Galileo Galilei is one of the hot games this year. You play astronomers. You spend time and resources to study celestial bodies to score points. Notice there is a telescope on every player board. You can tilt that at different angles, and where you point it determines the action you can perform. That quarter circle track of actions is made up of tiles which can be removed and slotted back in at the bottom. This is how the game mechanism disallows you from performing certain actions too many times. 


Dice are used as a way to track your resources. You don't actually roll them as randomisers. 


Age of Comics is about publishing comic books. You need to recruit writers and artists. There are different genres of comics you can compete in. You want to earn fans. Every round you will lose fans. You need new ideas to maintain interest in your comic book series. 

There is worker placement in the game. 

The art is evocative. 

Philharmonix is from fellow Malaysian Faris. 


I met Matt Leacock (Pandemic, Pandemic Legacy, Forbidden Island, Ticket to Ride Legacy). It was a fanboy moment for me. 


Rebirth by Reiner Knizia. It has some aspects of Through the Desert. It has secret objectives. There is plenty of interaction. Many fronts to compete in. 

One of the secret objective cards.

The player components are pretty.


Civolution is another hot game this year. It's a civ game. I listened to the game overview and didn't play. It is pretty complex. It has many moving parts. There are 16 resources, if I remember correctly, and 15 types of actions. Quite a lot to digest. This above in the main gameboard, which represents physical terrain on which players' tribes compete. 

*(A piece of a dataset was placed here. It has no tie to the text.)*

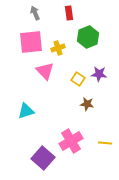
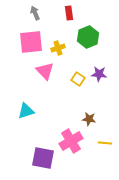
brown star: moved 2 px right, 15 px down
purple square: rotated 30 degrees counterclockwise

The player board is huge! Almost as big as the main board. There is a lot you can do with it. You'll tuck cards and place tiles along the top. Players who like heavy eurogames will enjoy this. Just be prepared there is a lot to manage. One thing nice is the core action mechanism is very simple. You always need two dice to perform an action. Every action requires a different combination. When you run out of dice, you will need to reroll. 

The fair grounds stretches across six halls. On Day 1 I covered Halls 5 and 6, and less than half of Hall 4. On Day 2 I covered the rest of Hall 4, and about a third of Hall 3. Hall 3 is the heavy gamers hall, and it is also the biggest hall. I think I will really need all four days to cover all the halls.